Because it can be nailed down, the solar shingle can be installed very quickly—in two days rather than the weeks required for other solar roofs. That means that it’s much less expensive. Other solar roofs also spend as much as $5,000 per customer in marketing expenses. GAF, which is partnering with GAF Energy on the project, will work with its network of thousands of roofers to share the product instead. “When it rains out, that’s all the advertising a roofer needs,” DeBono says. “People call roofers.” The company also used materials that are available at a much larger scale than the specialty materials in competitive products.
“We’re half the cost of a Tesla solar roof,” he says. “But we are in line with traditional solar rack mounted solar.
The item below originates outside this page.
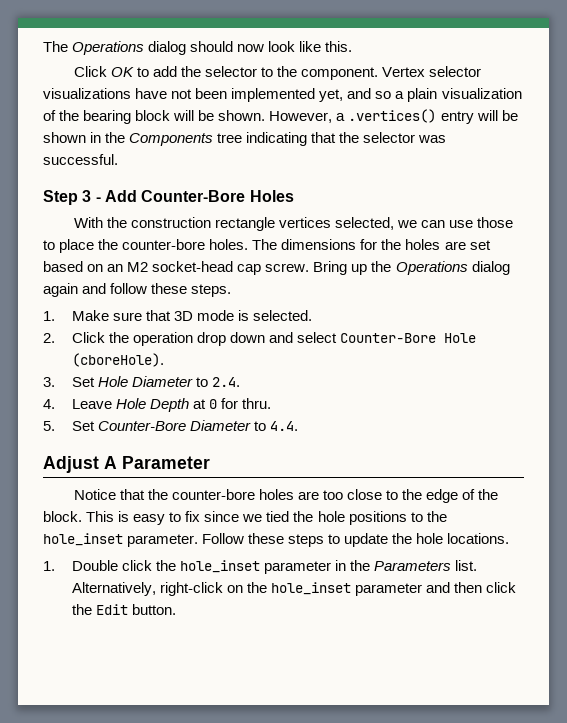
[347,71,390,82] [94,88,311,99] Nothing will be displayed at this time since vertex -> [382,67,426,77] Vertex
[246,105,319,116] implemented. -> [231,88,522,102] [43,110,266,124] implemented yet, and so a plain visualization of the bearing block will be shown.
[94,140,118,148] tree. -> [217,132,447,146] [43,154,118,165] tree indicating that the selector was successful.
And this really makes the decision for a homeowner who is thinking about going solar very easy to get a solar roof—it’s a superior product.” The aesthetics are better, he says, and the savings from the shift to solar can also cover the cost of buying the new roof. The shingles can generate as much energy as traditional solar panels covering the same area.
Roofers in the network will help homeowners evaluate whether their roof gets enough sunlight to be a good candidate for solar power, and then GAF Energy will use its own software to calculate where the solar shingles will be placed. It will also get solar permits and send materials, and when the installation is complete, it sends electricians to connect the panels to the grid (each panel easily plugs into each other during installation).
The company expects that its approach will help get solar on roofs much more quickly than it would have otherwise happened. The roofing industry is 20 times larger than solar, and around 5 million roofs are replaced in the U.S. each year, versus 200,000-300,000 homeowners that install solar panels, DeBono says. If only 10% of roofing customers choose solar shingles, it could eclipse the current industry.